The Benefits on Display

Quest Integrity was called out to perform an Advanced Decoking and Cleanliness Verification on two coils located in a fired heater. The heater was configured with a horizontal convection section and two separate vertical radiant cells (see Figure 2). Shortly into the mechanical cleaning portion of the project, a verification tool was deployed in both coils to establish fouling levels and determine where cleaning efforts should be focused. The verification runs detected a higher than the expected buildup of fouling in one of the radiant cells (see Figure 3). The other radiant cell showed much less fouling. This discovery provided excellent operational information showing the temperature in the first radiant cell was too high. As a result, the tube metal temperature (TMT) limit for the tubes in the cell with heavy fouling was reached much sooner. Had the temperature been more evenly spread across both radiant cells, the TMT limit would have been reached much later, resulting in a longer run time and improved profitability. The first fouling verification runs also revealed horizontal grooving patterns on the inside tube walls (see Figure 4). Further investigation concluded that the previous cleaning company that had decoked the coils was overly aggressive in its cleaning efforts resulting in damage (wall loss) to the tube walls. This was most likely from the combined effects of using oversized cleaning pigs, extra hard cleaning appendages and excessive cleaning pig runs.
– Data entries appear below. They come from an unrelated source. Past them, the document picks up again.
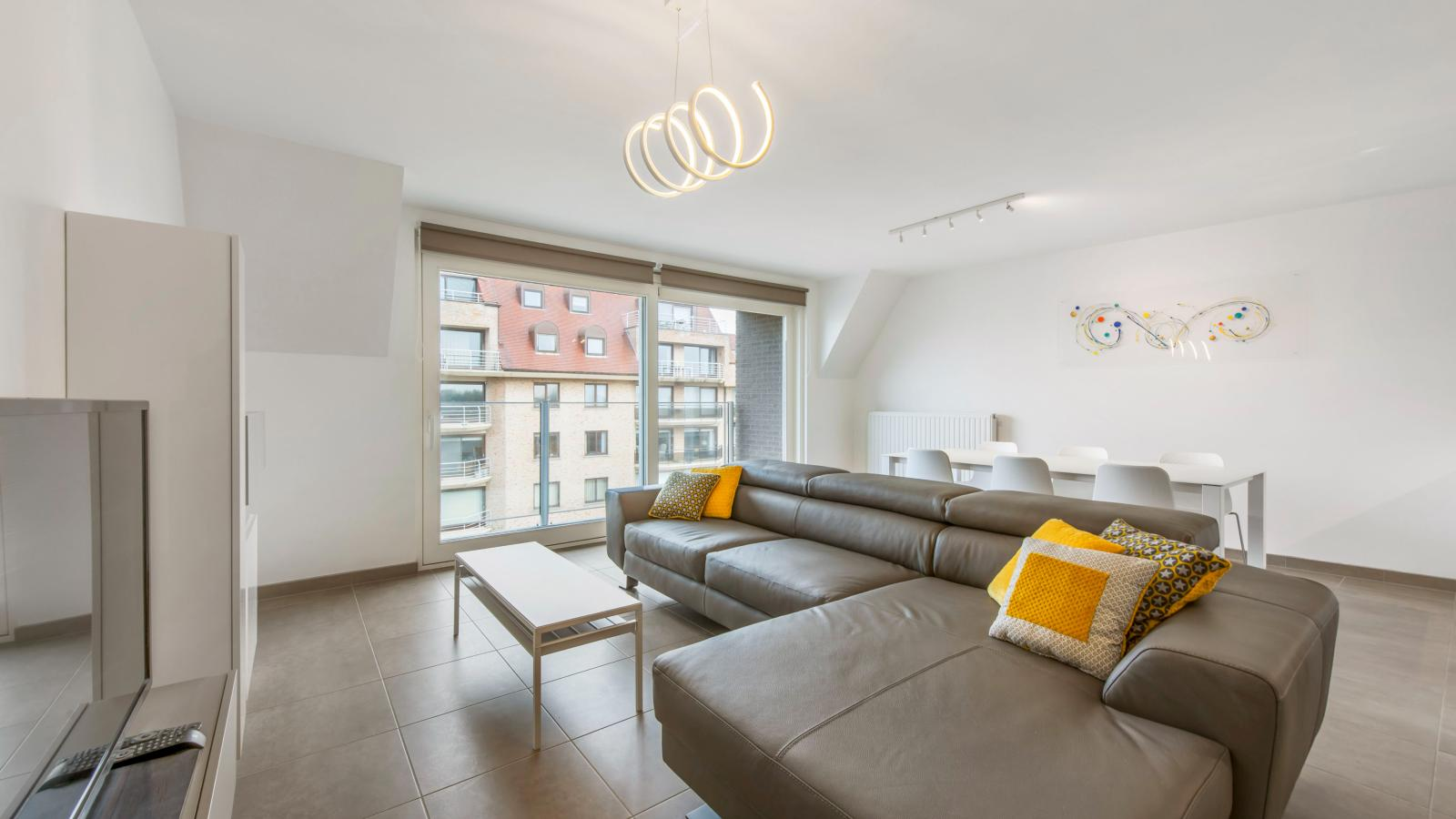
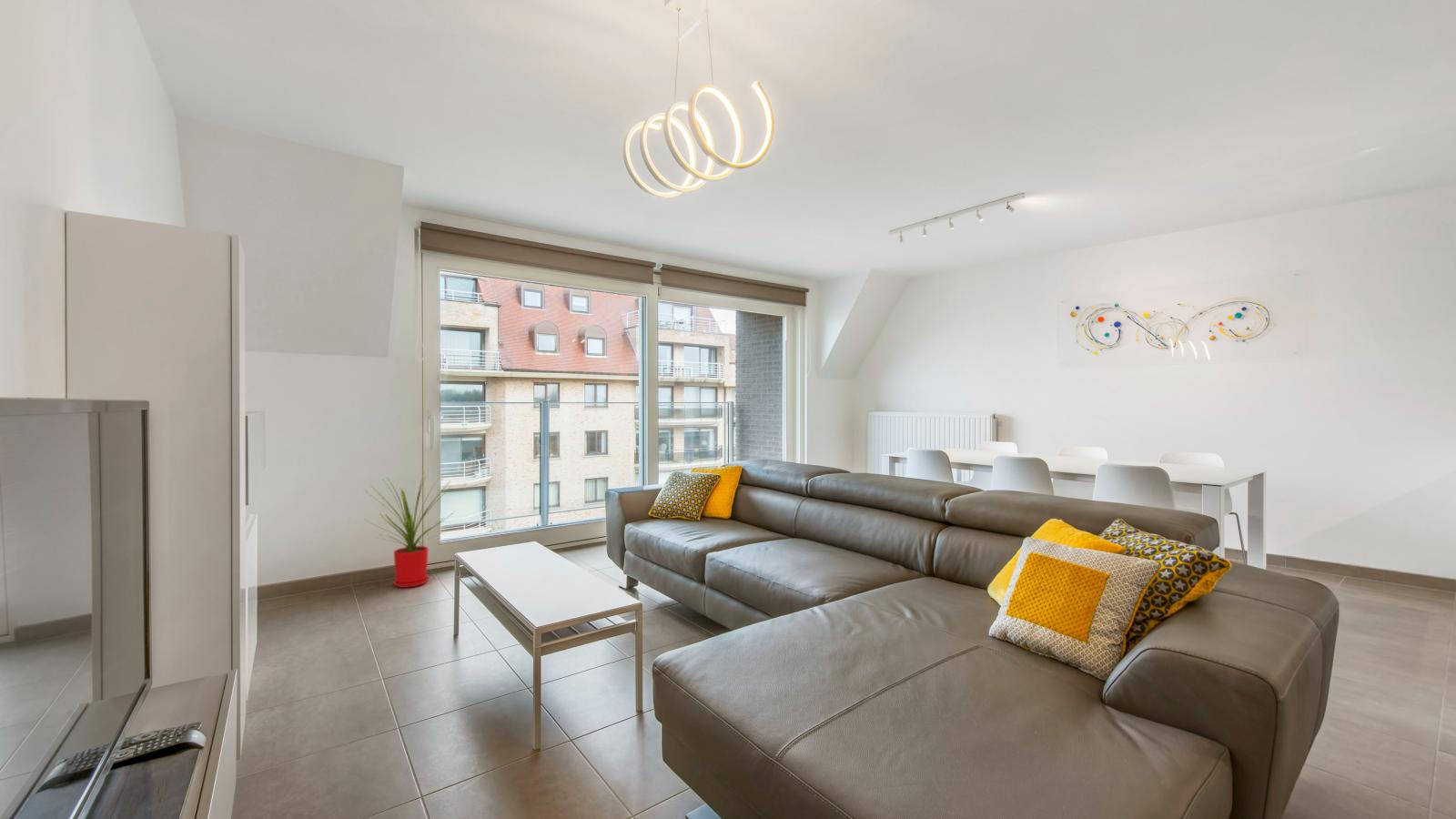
+ house plant [363,470,457,589]
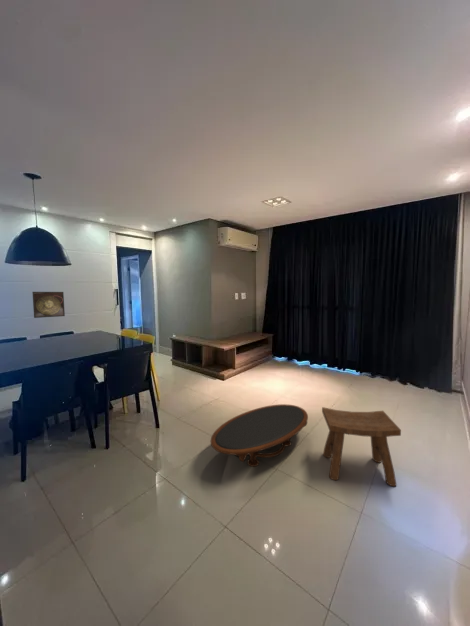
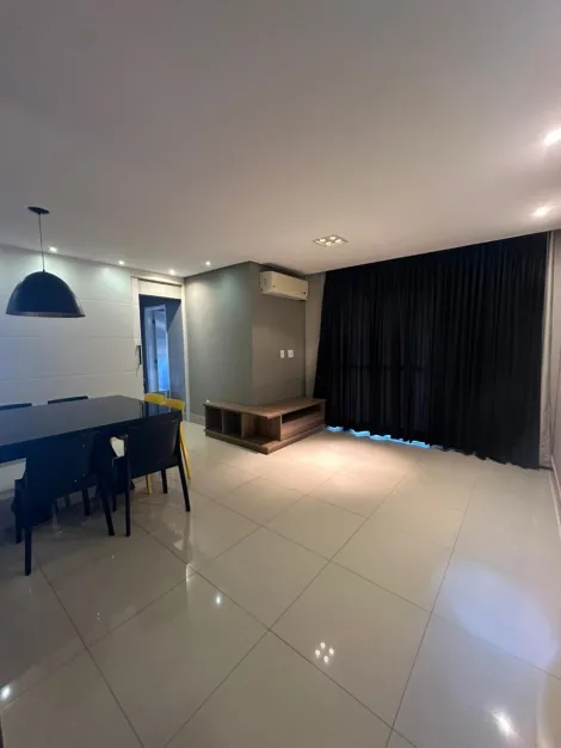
- stool [321,406,402,487]
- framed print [31,291,66,319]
- coffee table [210,403,309,468]
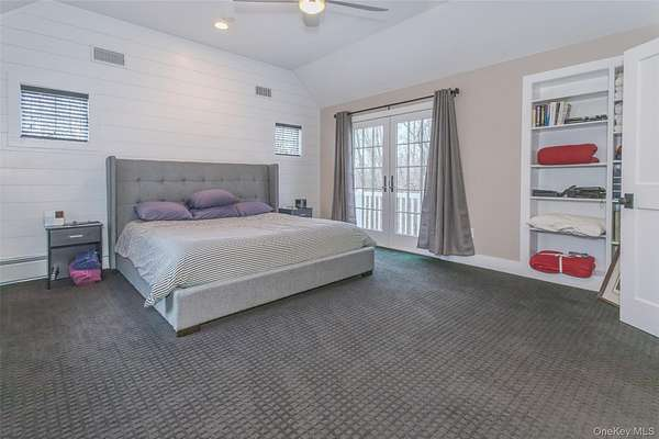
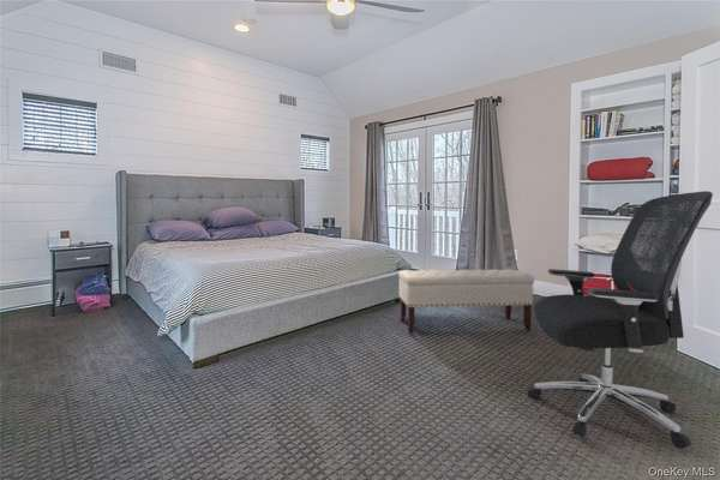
+ bench [397,268,535,335]
+ chair [527,190,714,450]
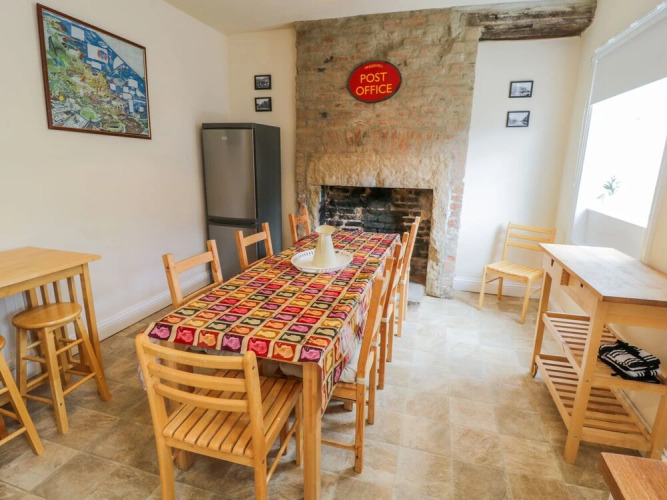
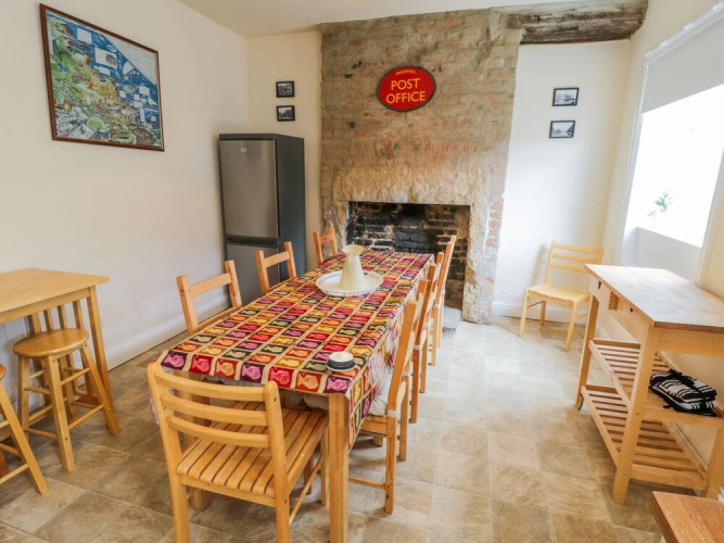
+ architectural model [325,351,358,372]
To the last point, without a way to conclusively determine that a coil is completely free of fouling, companies may resort to more cleaning runs than are required, causing unnecessary wear and tear on bare tube walls. ADCV eliminates this problem by providing 100% assurance on the cleanliness of coils during the decoking process, effectively minimizing the amount of cleaning runs to what is required and nothing more. This precise and economical approach to decoking can reduce cleaning times thereby allowing asset owners to restore operations sooner.

 

Conclusion

The benefits of mechanical decoking are numerous and necessary. Refinery and Petrochemical owners decoke heaters to preserve the integrity of their tubes, improving throughput and operating efficiencies. When performing this type of standard maintenance activity, it is reasonable to expect solutions that do not diminish tube integrity and overall heater performance. By applying Advanced Decoking and Cleanliness Verification, owner/operators are able to use data-driven solutions that can reduce decoking times, reveal unexpected operational issues and validate cleaning efforts, allowing assets to return to service faster and with better operational assurances.